To investigate if the response to anti-PD-1 therapies depends on a patients’ age, a multinational trial involving eight institutes worldwide was undertaken. The trial enrolled a total of 538 patients (238 younger than 62, and 300 people 62 or older) with primary or metastatic melanoma who received the anti-PD1 therapy Keytruda.
Researchers found that 50 percent of the patients younger than 62 responded poorly to anti-PD1 treatment, compared to only 37 percent of the patients 62 or older. And the older a patient was, the less likely he was of progressing while receiving Keytruda.
“Our current study showed that for each decade of life, patients with melanoma had a 13 percent lower chance of having a negative outcome following anti-PD1 immunotherapy,” Ashani Weeraratna, PhD, said in a press release. Weeraratna is the Ira Brind professor and co-program leader of the Immunology, Microenvironment and Metastasis Program at The Wistar Institute in Philadelphia.
Investigators also noted these findings were independent of patients’ gender or prior treatment with MAPK inhibitor (MAPKi) therapies.

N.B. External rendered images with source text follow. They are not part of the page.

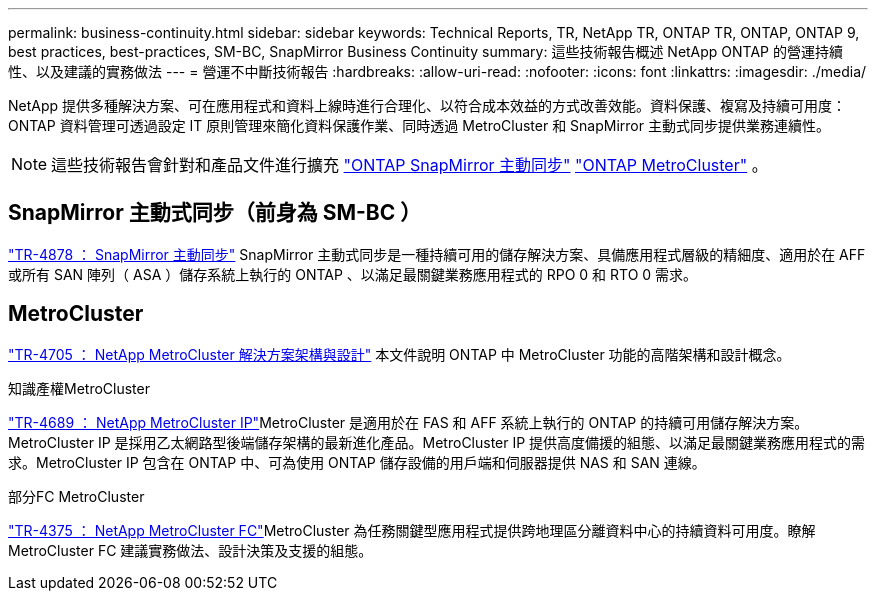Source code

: ---
permalink: business-continuity.html 
sidebar: sidebar 
keywords: Technical Reports, TR, NetApp TR, ONTAP TR, ONTAP, ONTAP 9, best practices, best-practices, SM-BC, SnapMirror Business Continuity 
summary: 這些技術報告概述 NetApp ONTAP 的營運持續性、以及建議的實務做法 
---
= 營運不中斷技術報告
:hardbreaks:
:allow-uri-read: 
:nofooter: 
:icons: font
:linkattrs: 
:imagesdir: ./media/


[role="lead"]
NetApp 提供多種解決方案、可在應用程式和資料上線時進行合理化、以符合成本效益的方式改善效能。資料保護、複寫及持續可用度： ONTAP 資料管理可透過設定 IT 原則管理來簡化資料保護作業、同時透過 MetroCluster 和 SnapMirror 主動式同步提供業務連續性。

[NOTE]
====
這些技術報告會針對和產品文件進行擴充 link:https://docs.netapp.com/us-en/ontap/smbc/index.html["ONTAP SnapMirror 主動同步"^] link:https://docs.netapp.com/us-en/ontap-metrocluster/index.html["ONTAP MetroCluster"^] 。

====


== SnapMirror 主動式同步（前身為 SM-BC ）

link:https://docs.netapp.com/us-en/ontap/snapmirror-active-sync/index.html["TR-4878 ： SnapMirror 主動同步"^] SnapMirror 主動式同步是一種持續可用的儲存解決方案、具備應用程式層級的精細度、適用於在 AFF 或所有 SAN 陣列（ ASA ）儲存系統上執行的 ONTAP 、以滿足最關鍵業務應用程式的 RPO 0 和 RTO 0 需求。



== MetroCluster

link:https://www.netapp.com/pdf.html?item=/media/13480-tr4705.pdf["TR-4705 ： NetApp MetroCluster 解決方案架構與設計"^]
本文件說明 ONTAP 中 MetroCluster 功能的高階架構和設計概念。

.知識產權MetroCluster
link:https://www.netapp.com/pdf.html?item=/media/13481-tr4689pdf.pdf["TR-4689 ： NetApp MetroCluster IP"^]MetroCluster 是適用於在 FAS 和 AFF 系統上執行的 ONTAP 的持續可用儲存解決方案。MetroCluster IP 是採用乙太網路型後端儲存架構的最新進化產品。MetroCluster IP 提供高度備援的組態、以滿足最關鍵業務應用程式的需求。MetroCluster IP 包含在 ONTAP 中、可為使用 ONTAP 儲存設備的用戶端和伺服器提供 NAS 和 SAN 連線。

.部分FC MetroCluster
link:https://www.netapp.com/pdf.html?item=/media/13482-tr4375.pdf["TR-4375 ： NetApp MetroCluster FC"^]MetroCluster 為任務關鍵型應用程式提供跨地理區分離資料中心的持續資料可用度。瞭解 MetroCluster FC 建議實務做法、設計決策及支援的組態。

Investigators then turned to mice with melanoma to study the relationship between the aging microenvironment and the response to anti-PD-1 immunotherapy.
The results from the animal studies were similar to those obtained with melanoma patients, with the younger mice (eight weeks old) being less responsive to anti-PD-1 treatment compared to older mice (52 weeks old). These findings also were independent of the number of tumor mutations, since all animals were implanted with genetically identical tumors.

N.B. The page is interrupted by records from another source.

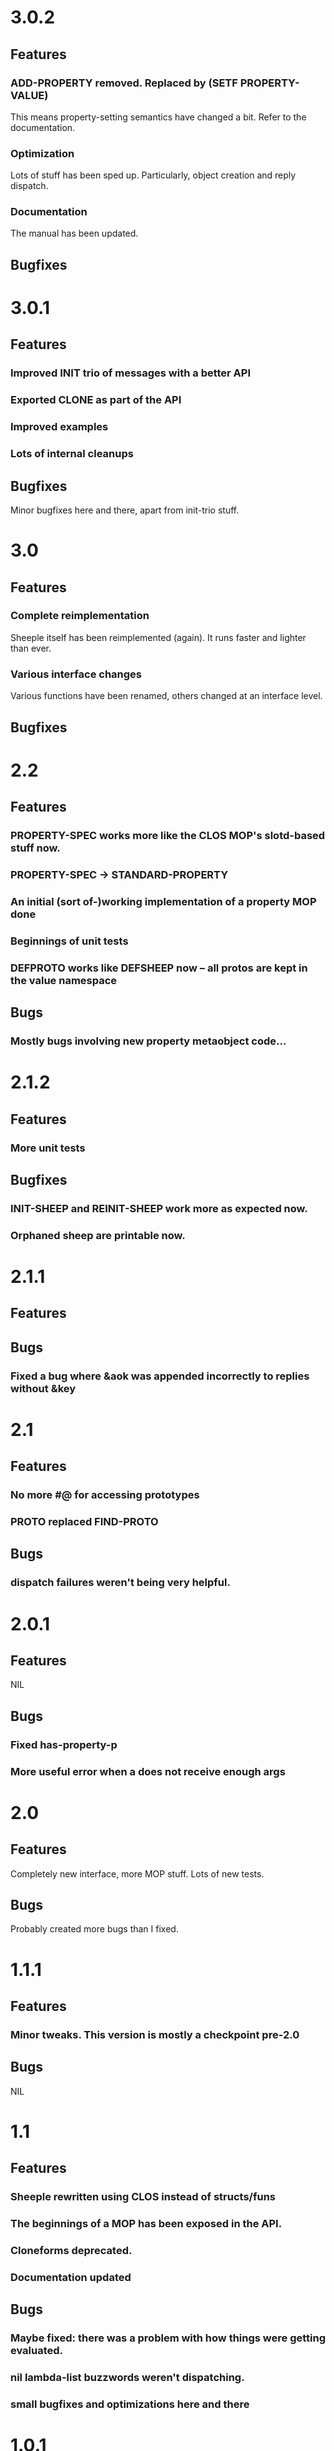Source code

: * 3.0.2
** Features
*** ADD-PROPERTY removed. Replaced by (SETF PROPERTY-VALUE)
    This means property-setting semantics have changed a bit. Refer to the documentation.
*** Optimization
    Lots of stuff has been sped up. Particularly, object creation and reply dispatch.
*** Documentation
    The manual has been updated.
** Bugfixes
* 3.0.1
** Features
*** Improved INIT trio of messages with a better API
*** Exported CLONE as part of the API
*** Improved examples
*** Lots of internal cleanups
** Bugfixes
   Minor bugfixes here and there, apart from init-trio stuff.
* 3.0
** Features
*** Complete reimplementation
    Sheeple itself has been reimplemented (again). It runs faster and lighter than ever.
*** Various interface changes
    Various functions have been renamed, others changed at an interface level.
** Bugfixes
* 2.2
** Features
*** PROPERTY-SPEC works more like the CLOS MOP's slotd-based stuff now.
*** PROPERTY-SPEC -> STANDARD-PROPERTY
*** An initial (sort of-)working implementation of a property MOP done
*** Beginnings of unit tests
*** DEFPROTO works like DEFSHEEP now -- all protos are kept in the value namespace
** Bugs
*** Mostly bugs involving new property metaobject code...
* 2.1.2
** Features
*** More unit tests
** Bugfixes
*** INIT-SHEEP and REINIT-SHEEP work more as expected now.
*** Orphaned sheep are printable now.
* 2.1.1
** Features
** Bugs
*** Fixed a bug where &aok was appended incorrectly to replies without &key
* 2.1
** Features
*** No more #@ for accessing prototypes
*** PROTO replaced FIND-PROTO
** Bugs
*** dispatch failures weren't being very helpful.
* 2.0.1
** Features
   NIL
** Bugs
*** Fixed has-property-p
*** More useful error when a does not receive enough args
* 2.0
** Features
   Completely new interface, more MOP stuff. Lots of new tests.
** Bugs
   Probably created more bugs than I fixed.
* 1.1.1
** Features
*** Minor tweaks. This version is mostly a checkpoint pre-2.0
** Bugs
   NIL
* 1.1
** Features
*** Sheeple rewritten using CLOS instead of structs/funs
*** The beginnings of a MOP has been exposed in the API.
*** Cloneforms deprecated.
*** Documentation updated
** Bugs
*** Maybe fixed: there was a problem with how things were getting evaluated.
*** nil lambda-list buzzwords weren't dispatching.
*** small bugfixes and optimizations here and there
* 1.0.1
** Features
*** Added docstring support to messages. No way to grab them yet, but at least it doesn't complain.
*** CLONE/CLONE*/DEFSHEEP now support a gimpy :documentation option.
** Bugs
*** Dispatch caching was keeping references around. Switched to weak pointers.
*** Renamed who-sets to property-owner (conflict with CL function)
*** :around messages were horribly broken. This has been fixed.
*** Sheeple mass-produced wolves. This has been fixed.
*** All the undefined-variable warnings are gone now.
* 1.0
** Features
*** New and improved guid available in doc/user-guide.org!
*** New CLONE* macro
**** :accessor can be used now, and is preferred. :manipulator is deprecated.
**** with-accessors works (it did before, too), not just with-manipulators.
**** CLONE* works more like DEFCLASS*. It auto-generates accessors unless told not to do so.
**** DEFSHEEP now uses CLONE* instead of CLONE.
*** Updated API -- no longer exporting some symbols, and exporting other new ones
*** Sheep locking
    Sheep can be locked by doing lock-sheep/unlock-sheep/toggle-sheep-lock
*** Undefinition works different
    Message/buzzword undefinition no longer works as before. Undefbuzzword does not remove roles, it
    simply removes the buzzword from the global table and makes the function unbound.
*** Improved AVAILABLE-MESSAGES
    the function now helpfully returns a list of vectors. The first entry is the buzzword name, the
    second is the position the sheep can participate in.
*** UNDEFBUZZWORD removed
** Bugs
*** Made next-messages ignorable. Compilers should no longer warn about it.
*** There was a bug in CCL with ensure-buzzword complaining about :documentation
*** Added another check to CLONE. Can no longer have :reader/:writer/:accessor as nil, as well as define one.
*** MITOSIS works a bit more like expected, but still doesn't recursively copy collections.
*** UNDEFMESSAGE works correctly, after some minor hiccups.

* 0.9
** Features
*** HUGE optimization for message dispatch.
*** Property-access is no longer cached -- setfing was way too expensive.
    It will stay thing way unless I figure out a good lazy-update scheme.
*** Property-access itself is a little faster now, too
** Bugs
*** Shit wasn't updating properly before, so bugs could crop up with deep hierarchies.
*** Little stability tweaks here and there. Doesn't break as often :)
*** Buzzwords with no arglist work now (snort)
*** Buzzword redefinition now checks for lambda-list consistency with existing messages.

* 0.8
** Features
*** Significant speedup for message dispatch, using a simple caching system.
** Bugs
*** &allow-other-keys is no longer necessary when using &key args with buzzwords.

* 0.7
** Features
*** Can now define messages on initialize-sheep and reinitialize-sheep
*** Message lambda-list congruence now follows the same rules as CLOS:
    http://www.lispworks.com/documentation/HyperSpec/Body/07_fd.htm
** Bugs
*** buzzwords with &key, &rest, etc, actually work now
*** some mostly-inconsequential whoopsies with conditions were patched

* 0.6
** Features
*** Nothing worth noting
** Bugfixes
*** defsheep wasn't actually redefining sheeple.
*** Lots of minor bugfixes

* 0.5
** Features
*** Cloneforms actually work more like CLOS initforms now
    (they don't execute if a value is already provided)
*** Major, faster reimplementation of Sheeple. The MOP stuff is gone for now, though.
** Bugfixes
*** Conditions work nicer now. Reorganized them and put them in their place.

* 0.4
** Features
*** Several MOP-related symbols made available, including sheep creation and property access.
*** More information about Sheeple in README
** Bugfixes
*** Fixed a bug with undefbuzzword that undefined all messages

* 0.3
** Features
*** CLOS-style lambda-lists for buzzwords and messages implemented
*** Updated README to reflect new defbuzzword
*** More tests written -- all pass on SBCL/Lin32
** Bugfixes
*** Fixed issue with message blocks
*** Fixed issue caused by fixing issue with message blocks

* 0.2
** Features
*** with-properties and with-manipulators implemented
*** small code cleanup
*** New tools for inspecting and manipulating cloneforms
*** Property access speedup -- all property keys must now be symbols
** Bugfixes
*** NIL

* 0.1
  Initial release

Data revealed significant differences in the immune microenvironment of the two groups of animals. Indeed, older mice had less FOXP3-positive Tregs — a subpopulation of T-cells that are essential to prevent excessive immune reactions — compared with younger mice.
Interestingly, treating young mice with anti-PD-1 together with anti-CD25 (an antibody that reduces the numbers of Tregs) normalized the response of these animals to anti-PD-1 treatment to the same levels seen in older mice.
“Researchers conducting preclinical studies should ensure that the age of the mice reflects the age of the patients the treatments are intended for, as these studies form the basis for drug development and human clinical trials,” Weeraratna noted.
Going back to human subjects, Weeraratna’s team also analyzed primary and metastatic melanoma biopsies from another group of 268 patients and found the same FOXP3-positive Tregs were decreased in patients older than 50.
“Our results suggest that preconditioning the tumor microenvironment in younger patients by depleting Tregs could make them respond to anti-PD1 immunotherapies better,” said Weeraratna. “Our studies suggest that in designing therapies for melanoma, age should be considered as a factor in both preclinical and clinical models.”